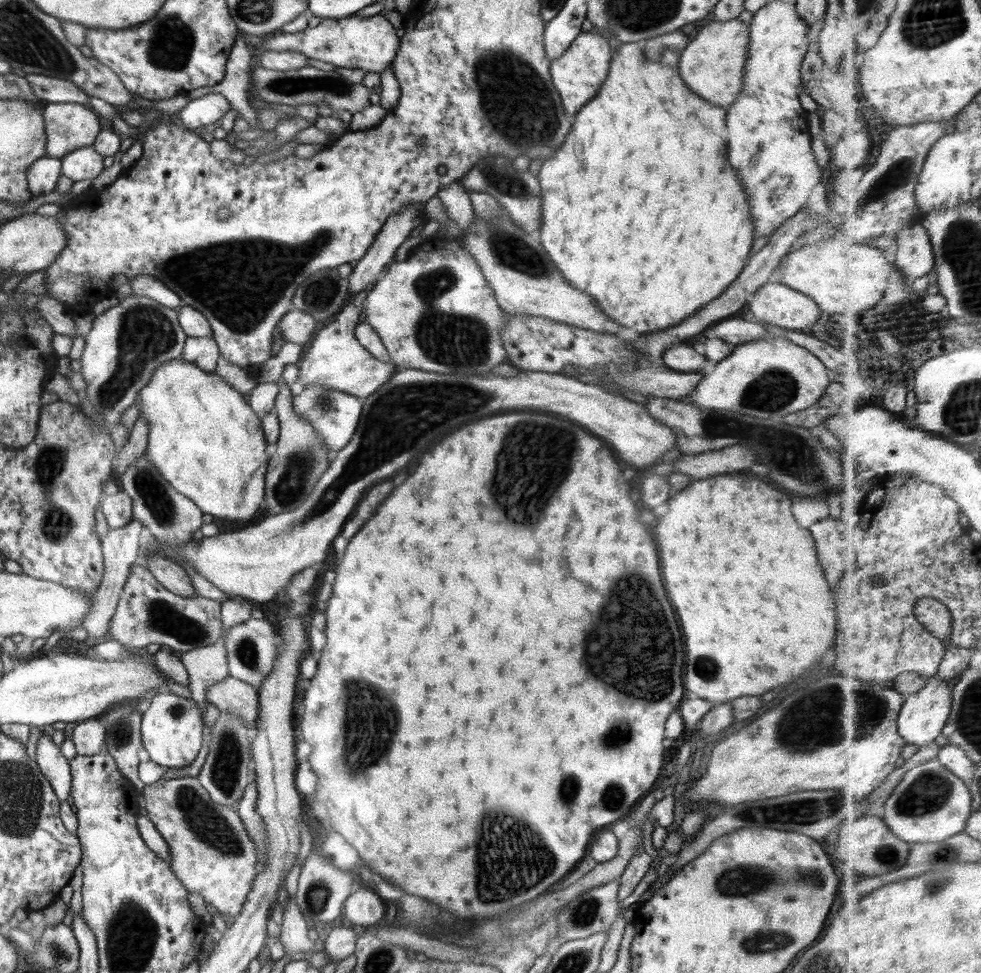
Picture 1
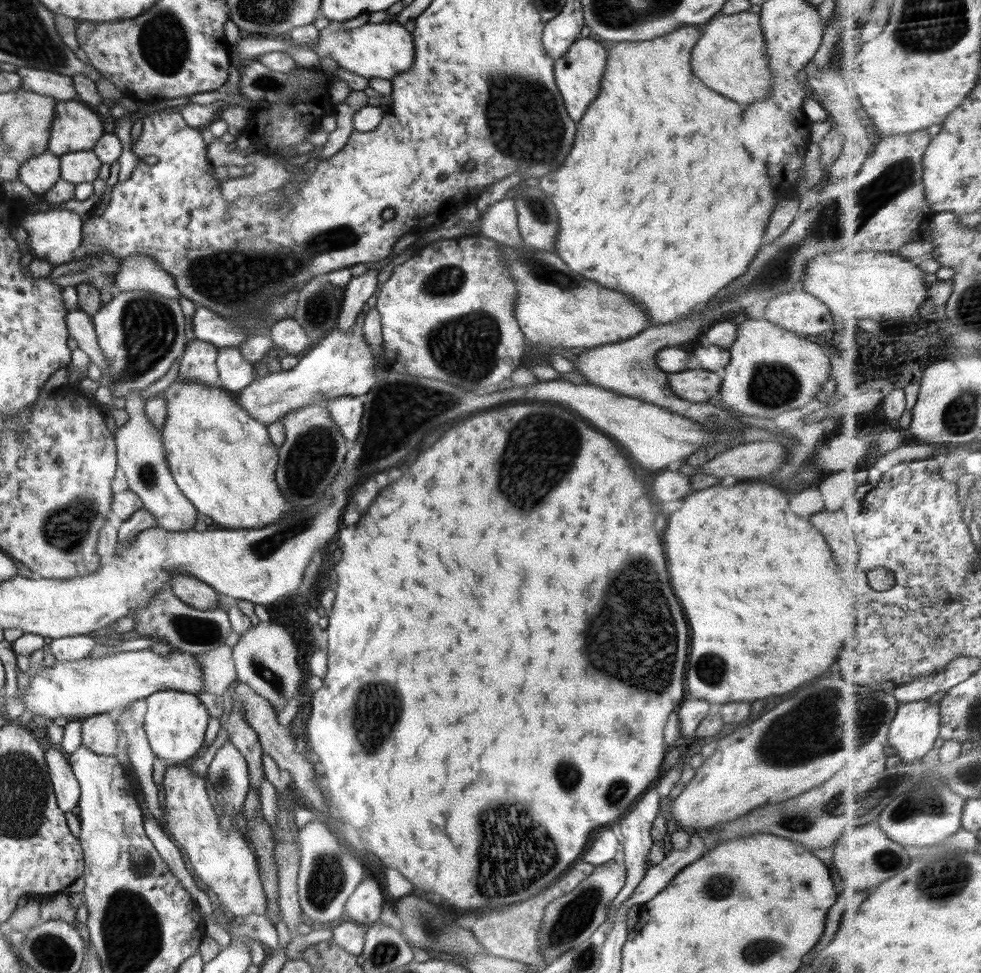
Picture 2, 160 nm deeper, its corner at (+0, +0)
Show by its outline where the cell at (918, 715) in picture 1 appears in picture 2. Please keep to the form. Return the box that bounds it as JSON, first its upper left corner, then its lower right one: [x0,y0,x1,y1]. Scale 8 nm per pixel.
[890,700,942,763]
******
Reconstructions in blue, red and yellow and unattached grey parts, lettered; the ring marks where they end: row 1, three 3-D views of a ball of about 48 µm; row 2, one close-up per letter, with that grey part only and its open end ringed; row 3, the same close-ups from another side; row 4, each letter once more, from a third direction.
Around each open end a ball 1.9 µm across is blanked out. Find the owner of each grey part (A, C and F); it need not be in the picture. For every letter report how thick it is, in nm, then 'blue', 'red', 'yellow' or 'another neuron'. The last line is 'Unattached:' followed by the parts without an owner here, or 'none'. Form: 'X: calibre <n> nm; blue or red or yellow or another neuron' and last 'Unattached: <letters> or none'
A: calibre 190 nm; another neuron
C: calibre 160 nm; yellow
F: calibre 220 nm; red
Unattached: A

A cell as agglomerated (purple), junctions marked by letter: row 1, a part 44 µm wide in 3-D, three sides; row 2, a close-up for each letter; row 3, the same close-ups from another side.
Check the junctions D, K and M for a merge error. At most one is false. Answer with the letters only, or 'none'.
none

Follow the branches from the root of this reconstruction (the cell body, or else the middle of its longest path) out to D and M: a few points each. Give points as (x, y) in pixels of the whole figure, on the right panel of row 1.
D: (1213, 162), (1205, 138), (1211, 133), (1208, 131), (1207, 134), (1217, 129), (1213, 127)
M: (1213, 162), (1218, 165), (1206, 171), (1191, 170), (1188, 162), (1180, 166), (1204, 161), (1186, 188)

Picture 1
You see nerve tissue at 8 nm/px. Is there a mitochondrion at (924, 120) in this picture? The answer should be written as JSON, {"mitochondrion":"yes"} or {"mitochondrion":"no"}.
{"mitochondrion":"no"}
******
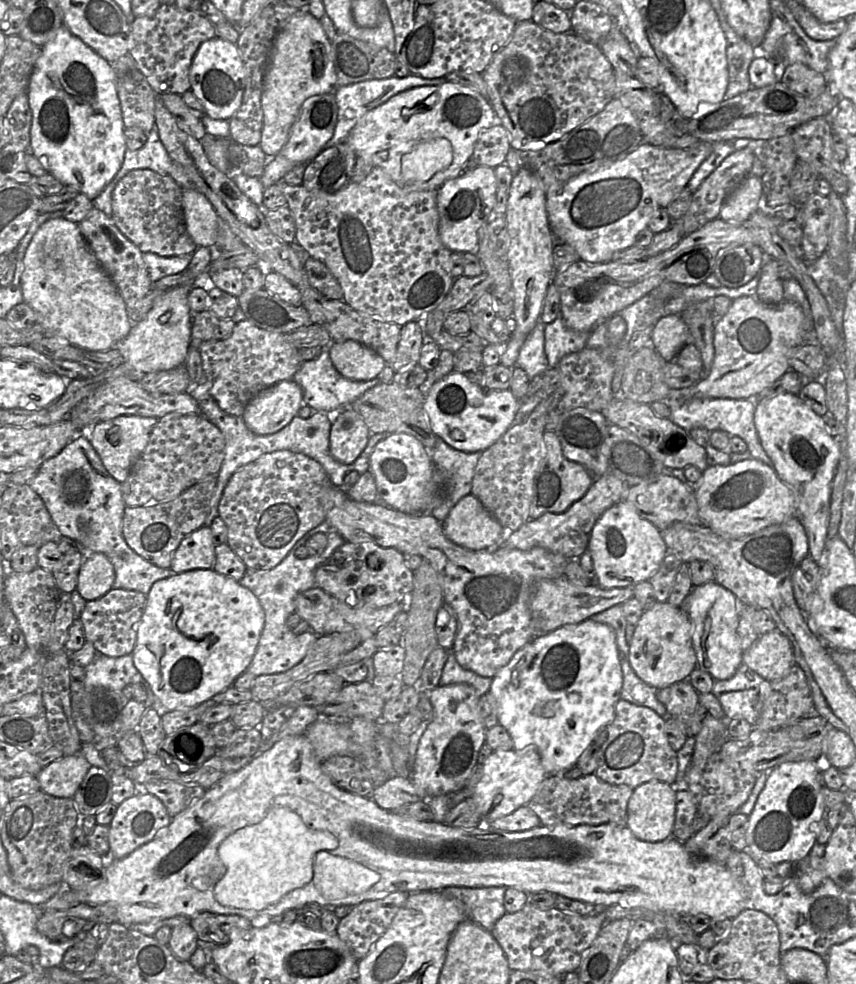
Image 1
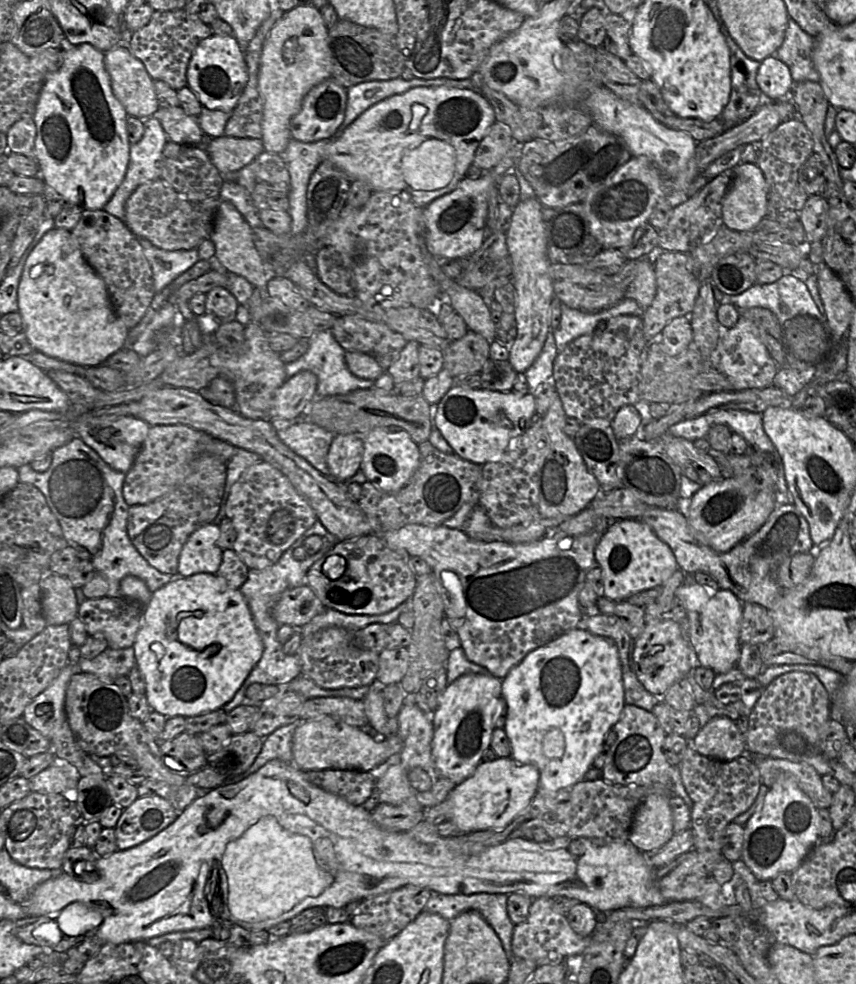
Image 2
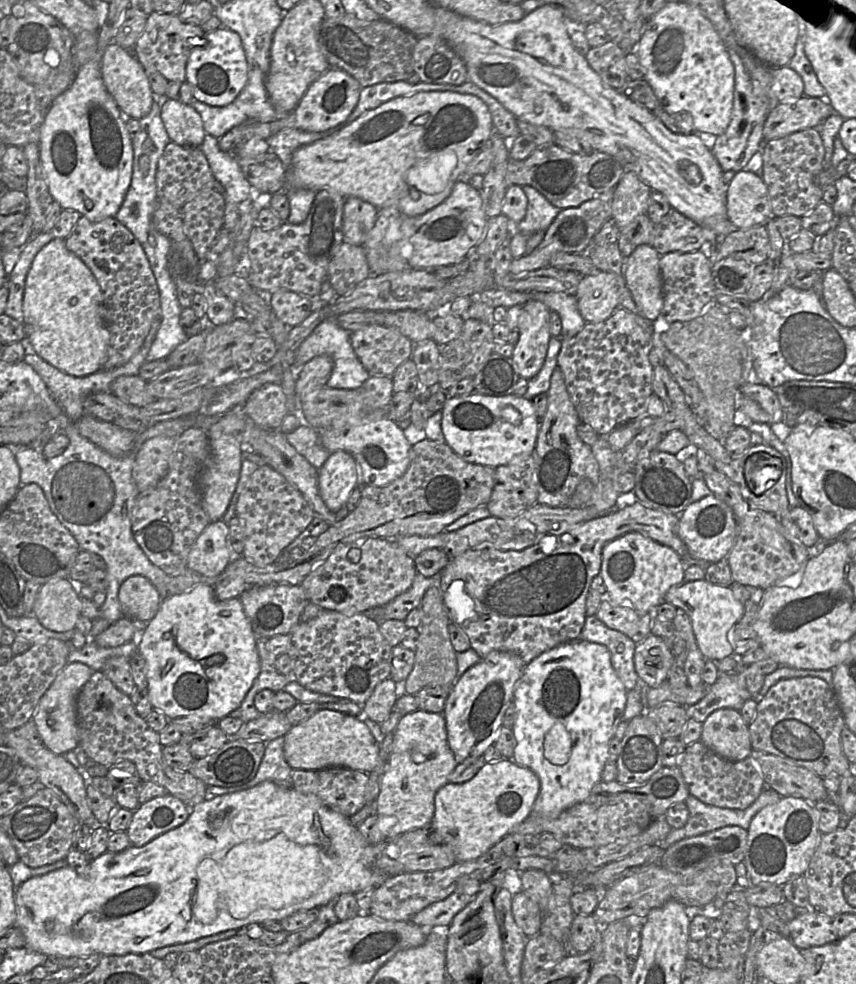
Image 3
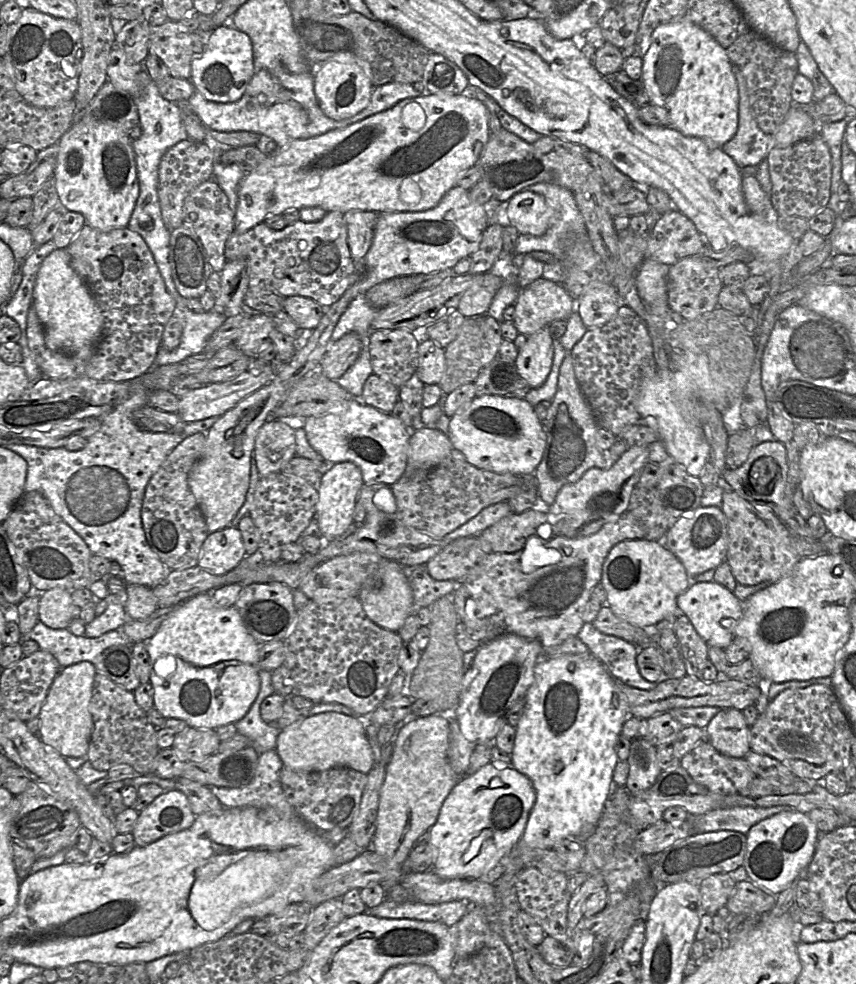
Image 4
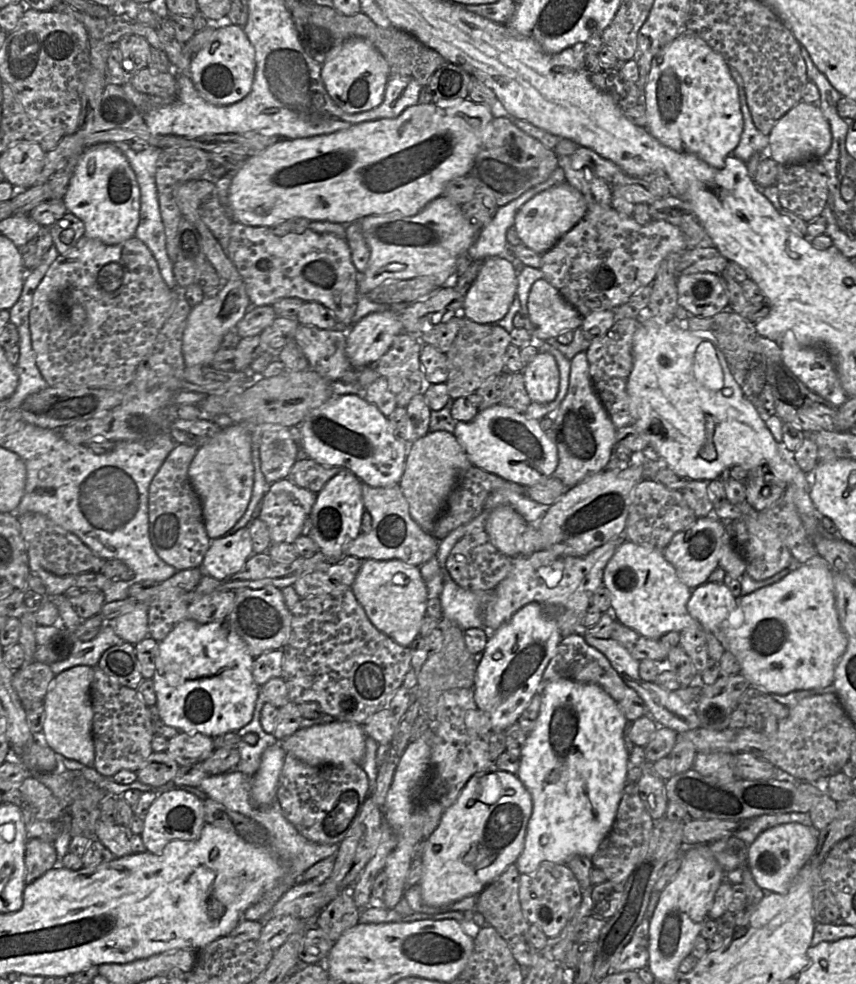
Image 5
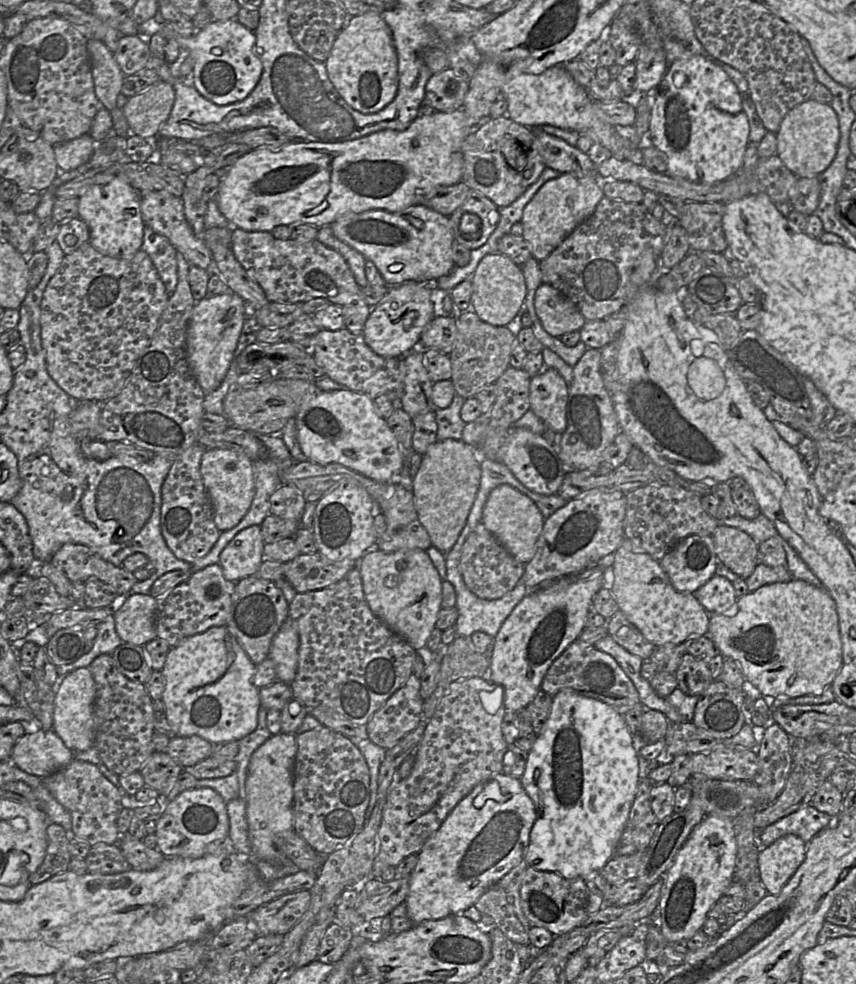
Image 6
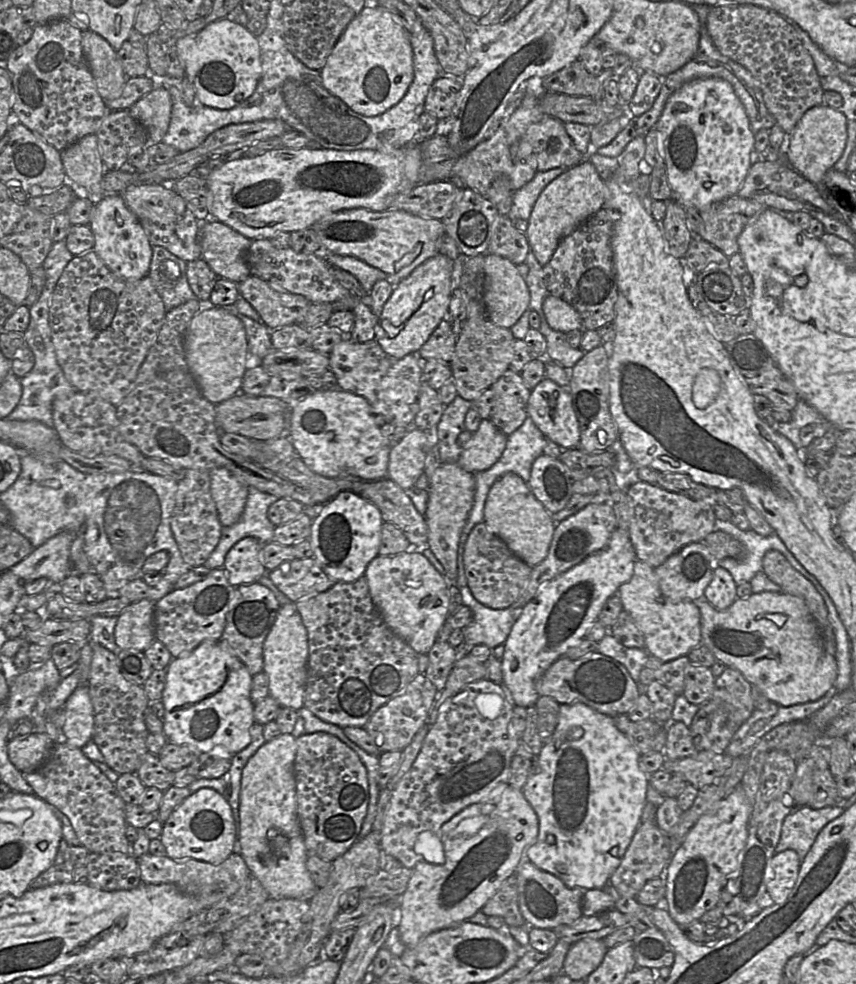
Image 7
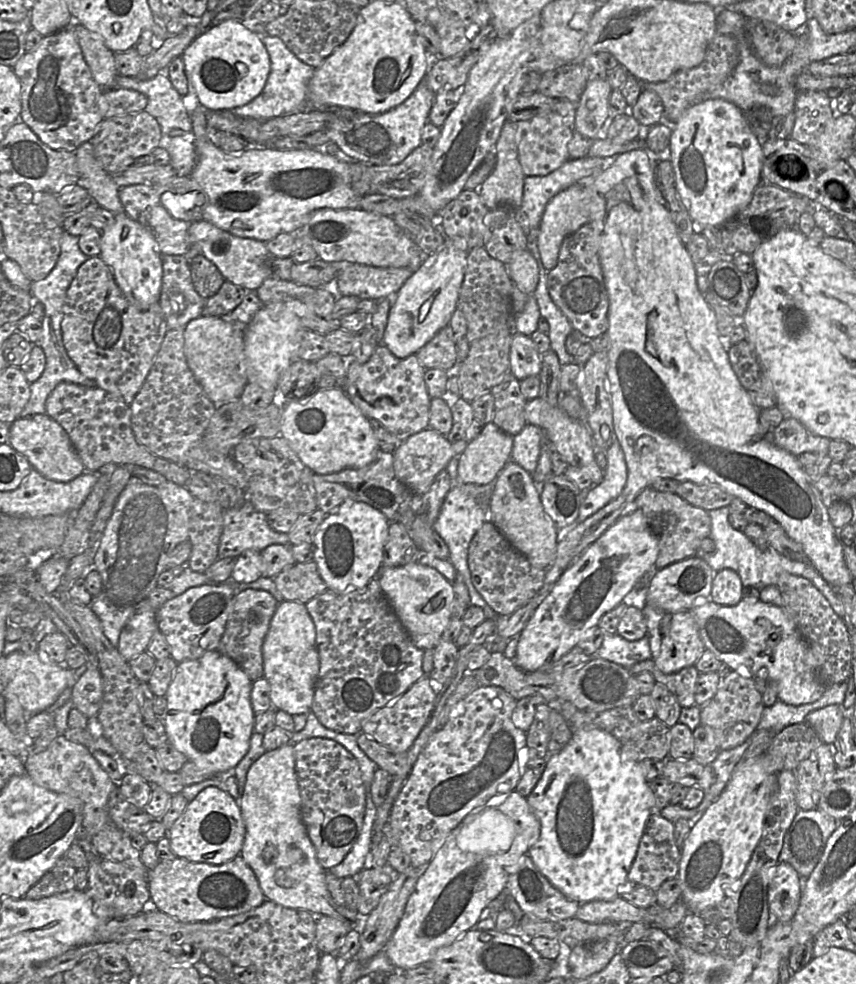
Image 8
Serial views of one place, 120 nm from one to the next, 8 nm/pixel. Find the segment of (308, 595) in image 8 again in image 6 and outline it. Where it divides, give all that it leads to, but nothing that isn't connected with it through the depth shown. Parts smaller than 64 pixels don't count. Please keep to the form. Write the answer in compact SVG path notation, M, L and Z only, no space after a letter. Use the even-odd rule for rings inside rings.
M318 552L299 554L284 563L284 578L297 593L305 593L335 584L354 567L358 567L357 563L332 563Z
******
Using the entries above, work out how many lines include the word "same", and give only that count.

2